Abscess discomfort may not cause a horse to display obvious lameness all the time or at all. Lameness may be off and on. Not appearing at the walk, but obvious at the trot or canter. A horse may seem fine until the weight of the saddle/rider is added.
Even if we can drain an abscess, it will still rupture at the hairline in most cases.
One hoof growth cycle (HGC) takes about one year so patience is required. The horse will improve with frequent corrective trimming.
Creating craters in an abscessing hoof will only add further healing time and will allow pebbles and debris to invade the hoof that wouldn’t otherwise be an issue. This procedure creates a secondary problem in the hoof.
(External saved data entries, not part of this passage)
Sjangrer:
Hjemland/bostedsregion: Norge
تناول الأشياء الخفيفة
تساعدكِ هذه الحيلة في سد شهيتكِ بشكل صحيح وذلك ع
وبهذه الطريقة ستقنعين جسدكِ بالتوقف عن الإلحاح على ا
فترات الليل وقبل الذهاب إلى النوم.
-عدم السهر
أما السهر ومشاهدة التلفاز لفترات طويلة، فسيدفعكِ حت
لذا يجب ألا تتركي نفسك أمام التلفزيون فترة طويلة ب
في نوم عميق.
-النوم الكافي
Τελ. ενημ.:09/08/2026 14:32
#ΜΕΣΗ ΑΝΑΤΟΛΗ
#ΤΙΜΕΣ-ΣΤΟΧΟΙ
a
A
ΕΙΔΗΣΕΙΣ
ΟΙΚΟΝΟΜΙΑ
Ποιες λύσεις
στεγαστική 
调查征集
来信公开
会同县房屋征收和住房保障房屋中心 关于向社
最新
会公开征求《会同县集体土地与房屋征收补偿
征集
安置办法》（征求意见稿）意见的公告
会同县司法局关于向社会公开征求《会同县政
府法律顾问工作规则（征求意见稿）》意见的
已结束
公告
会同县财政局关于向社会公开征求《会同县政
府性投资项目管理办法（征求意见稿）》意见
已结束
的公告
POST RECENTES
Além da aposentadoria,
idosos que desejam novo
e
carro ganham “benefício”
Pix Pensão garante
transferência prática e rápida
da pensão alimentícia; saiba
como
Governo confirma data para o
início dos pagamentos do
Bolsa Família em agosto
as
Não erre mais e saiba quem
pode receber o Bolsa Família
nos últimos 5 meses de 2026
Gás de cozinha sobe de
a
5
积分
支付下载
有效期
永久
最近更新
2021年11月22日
Because no obvious signs of pain can be detected initially when a hoof is processing an abscess, very often riders will comment that their horse is lazy because their horse is fine in the pasture, but has learned that if he starts to limp when being ridden he will get out of work. First, that is ridiculous. Second, that is exactly how abscess pain is often presented. Off and on! Those horses are often referred to as “heartbreak horses.” As if the horse is at fault!
The more we know - the better we understand the cause, prevention and cure of hoof abscesses, the more years of soundness our equines will experience. Thank you for taking the time to read and understand this important information about a very common, yet commonly misinterpreted hoof ailment.